Cimzia (certolizumab pegol)
The following drug information is obtained from various newswires, published
medical journal articles, and medical conference presentations.
non-radiographic axial spondyloarthritis
Cimzia (certolizumab pegol) is a tumor necrosis factor (TNF) blocker.
Cimzia is specifically indicated for the treatment of adults with active non-radiographic axial spondyloarthritis (nr-axSpA) with objective signs of inflammation.
Cimzia is supplied as an injection for subcutaneous administration. The recommended dose of Cimzia for adult patients with non-radiographic axial spondyloarthritis is 400 mg (given as 2 subcutaneous injections of 200 mg each) initially and at weeks 2 and 4, followed by 200 mg every 2 weeks or 400 mg every 4 weeks.

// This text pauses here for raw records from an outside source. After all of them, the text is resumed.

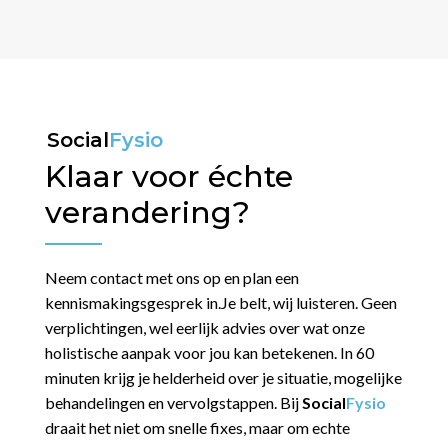
Social
Fysio
Klaar voor échte
verandering?
Neem contact met ons op en plan een
kennismakingsgesprek in.
Je belt, wij luisteren. Geen
verplichtingen, wel eerlijk advies over wat onze
holistische aanpak voor jou kan betekenen. In 60
minuten krijg je helderheid over je situatie, mogelijke
behandelingen en vervolgstappen. Bij
Social
Fysio
draait het niet om snelle fixes, maar om echte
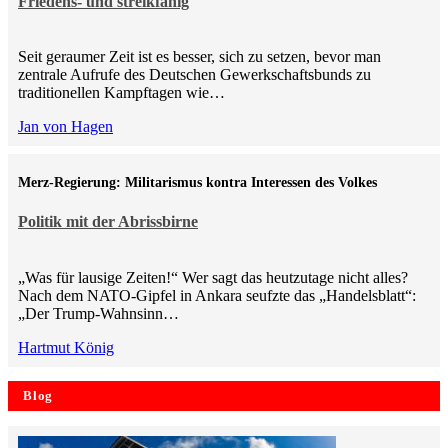
Friedens- und streikfähig
Seit geraumer Zeit ist es besser, sich zu setzen, bevor man
zentrale Aufrufe des Deutschen Gewerkschaftsbunds zu
traditionellen Kampftagen wie…
Jan von Hagen
Merz-Regierung: Militarismus kontra Inte­ressen des Volkes
Politik mit der Abrissbirne
„Was für lausige Zeiten!“ Wer sagt das heutzutage nicht alles?
Nach dem NATO-Gipfel in Ankara seufzte das „Handelsblatt“:
„Der Trump-Wahnsinn…
Hartmut König
Blog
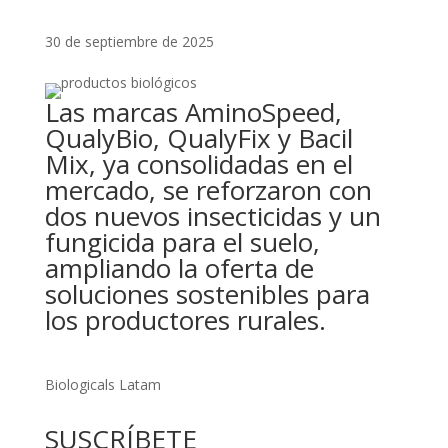
30 de septiembre de 2025
Las marcas AminoSpeed,
QualyBio, QualyFix y Bacil
Mix, ya consolidadas en el
mercado, se reforzaron con
dos nuevos insecticidas y un
fungicida para el suelo,
ampliando la oferta de
soluciones sostenibles para
los productores rurales.
Biologicals Latam
SUSCRÍBETE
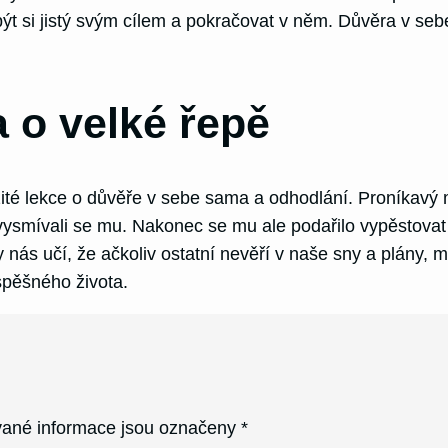
é být si jistý svým cílem a pokračovat v něm. Důvěra v s
 o velké řepě
té lekce o důvěře v sebe sama a odhodlání. Proníkavý m
 a vysmívali se mu. Nakonec se mu ale podařilo vypěstov
 nás učí, že ačkoliv ostatní nevěří v naše sny a plány, m
spěšného života.
ané informace jsou označeny
*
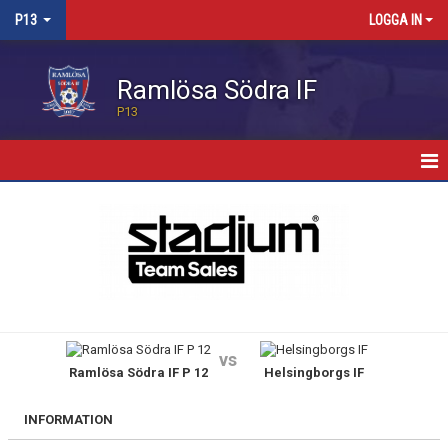
P13
LOGGA IN
Ramlösa Södra IF
P13
HEM
KALENDER
MATCHER
TRUPPEN
vs
Ramlösa Södra IF P 12
Helsingborgs IF
KONTAKT
INFORMATION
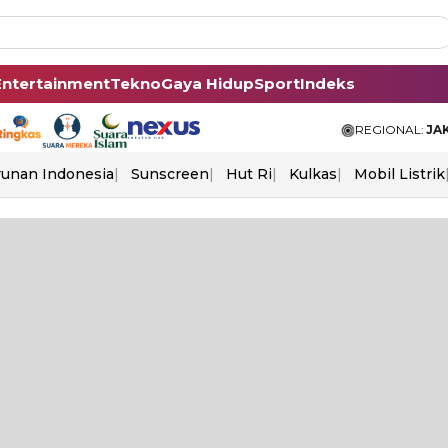
Entertainment
Tekno
Gaya Hidup
Sport
Indeks
REGIONAL:
JA
unan Indonesia
Sunscreen
Hut Ri
Kulkas
Mobil Listrik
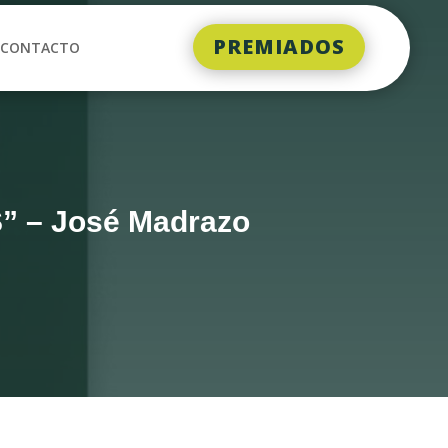
PREMIADOS
CONTACTO
 – José Madrazo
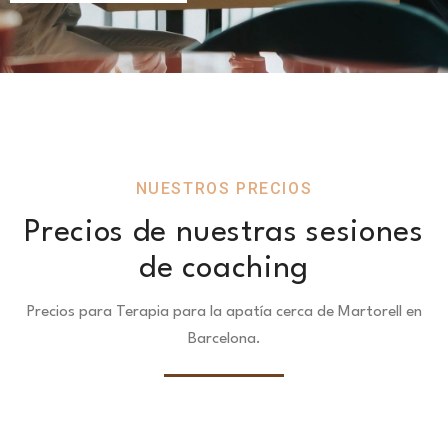
NUESTROS PRECIOS
Precios de nuestras sesiones
de coaching
Precios para Terapia para la apatía cerca de Martorell en
Barcelona.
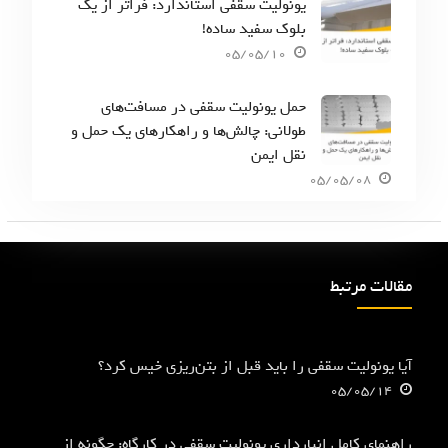
یونولیت سقفی استاندارد: فراتر از یک
بلوک سفید ساده!
05/05/10
حمل یونولیت سقفی در مسافت‌های
طولانی: چالش‌ها و راهکارهای یک حمل و
نقل ایمن
05/05/08
مقالات مرتبط
آیا یونولیت سقفی را باید قبل از بتن‌ریزی خیس کرد؟
05/05/14
راهنمای کامل انبارداری یونولیت سقفی در کارگاه: چگونه از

The FDA approval of Cimzia was based on a multicenter, randomized, double-blind, placebo controlled study in 317 subjects ≥18 years of age with adult-onset active axial spondyloarthritis for at least 12 months. Patients were treated with a loading dose of Cimzia 400 mg at Weeks 0, 2 and 4 or placebo followed by 200 mg of Cimzia every 2 weeks or placebo. Utilization and dose adjustment of concomitant medications (including NSAIDs, DMARDs, corticosteroids, opioids) were permitted at any time. Patients were allowed to transition to use of open label Cimzia at any time at the discretion of the investigator. However, no patients transitioned before Week 12. The primary endpoint was the proportion of patients achieving an Ankylosing Spondylitis Disease Activity Score-Major Improvement (ASDAS-MI) response at Week 52. A greater proportion of nr-axSpA patients treated with Cimzia had ASDAS-MI response compared to patients treated with placebo (47% versus 7%, respectively).
Adverse effects associated with the use of Cimzia may include, but are not limited to, the following:
upper respiratory tract infection
urinary tract infection
The Cimzia drug label comes with the following Black Box warning: Patients treated with Cimzia are at an increased risk of serious infections leading to hospitalization or death including tuberculosis (TB), bacterial sepsis, invasive fungal infections (such as histoplasmosis), and infections due to other opportunistic pathogens. Cimzia should be discontinued if a patient develops a serious infection or sepsis. Perform test for latent TB; if positive, start treatment for TB prior to starting Cimzia. Monitor all patients for active TB during treatment, even if initial latent TB test is negative. Lymphoma and other malignancies, some fatal, have been reported in children and adolescent patients treated with TNF blockers, of which Cimzia is a member. Cimzia is not indicated for use in pediatric patients.
Mechanism of Action
Cimzia (certolizumab pegol) binds to human TNFα with a KD of 90pM. TNFα is a key pro-inflammatory cytokine with a central role in inflammatory processes. Certolizumab pegol selectively neutralizes TNFα but does not neutralize lymphotoxin α (TNFβ).